Tehran rebuffed the West's yearend deadline in 2009 to accept an IAEA-drafted deal calling on Iran to ship-out the bulk of its LEU in return for fuel for a research reactor that produces radioisotopes for radiomedicine.
Iran called for changes to the proposal to provide guarantees that the West would hold its end of the deal once the LEU was sent out.
The West refused to consider Iran’s demand saying Tehran should accept the proposal as it is.
Tehran later called for the exchange to take place on Iranian territory and in stages, an offer that too was refused by the western states.
Tehran says it does not trust the West as it has an infamous history of depriving Iran of its rights.
On February 11 and after announcing that Iran would produce the 20-percent enriched uranium needed for the research reactor on its own, President Mahmoud Ahmadinejad had produced the first batch of the 20 percent enriched uranium.
However, his government has made known that it prefers to buy the fuel from overseas and that its offer to this effect is open.
“We have lost our trust in the West…If this mistrust did not exist we would have had no problem with the fuel exchange deal,” Salehi asserted.
Talks are underway regarding the fuel swap, he said but did not provide details.

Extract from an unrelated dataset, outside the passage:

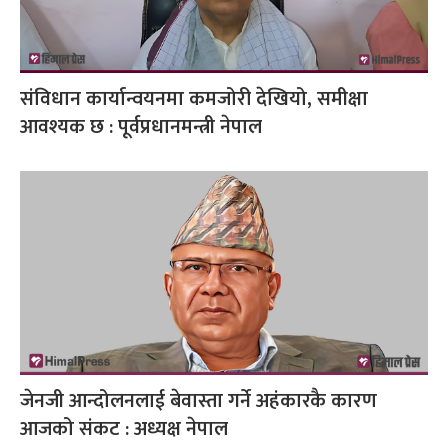
संविधान कार्यान्वयनमा कमजोरी देखियो, समीक्षा
आवश्यक छ : पूर्वप्रधानमन्त्री नेपाल
जेनजी आन्दोलनलाई बेवास्ता गर्ने अहंकारकै कारण
आजको संकट : अध्यक्ष नेपाल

Regarding the shortage of fuel for the Tehran reactor he said “In cooperation with the Ministry of Health we have laid out plans so that the reactor can produce what is needed for medicinal use.” “At the AEOI we are working in a way that fuel for the Tehran reactor never runs out,” he concluded.

Nuclear Fusion
Iran will produce electricity through nuclear fusion in two decades, the AEOI chief said.

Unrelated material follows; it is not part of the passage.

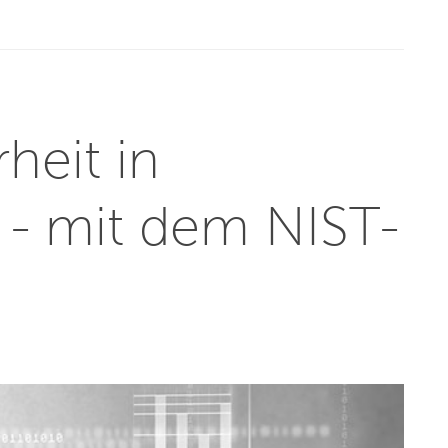
heit in
- mit dem NIST-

Speaking to reporters on the sidelines of the first exhibition of Biotechnology Achievements in Tehran on Tuesday, Salehi said “When the national nuclear fusion plan is implemented in two decades, the country will be able to produce electricity through this method,” IRNA reported.
Implementation of this project [nuclear fusion] will commence this year according to a contract signed between AEOI and the president’s Office for Scientific Affairs, he explained.
The AEOI chief continued “The national nuclear fusion project has been put on the agenda and scientists have been invited to help.” He described the project as time-intensive and said “If we layout the fundamentals of the nuclear fusion technology on a correct course, we will be able to produce electricity through it in one to two decades.”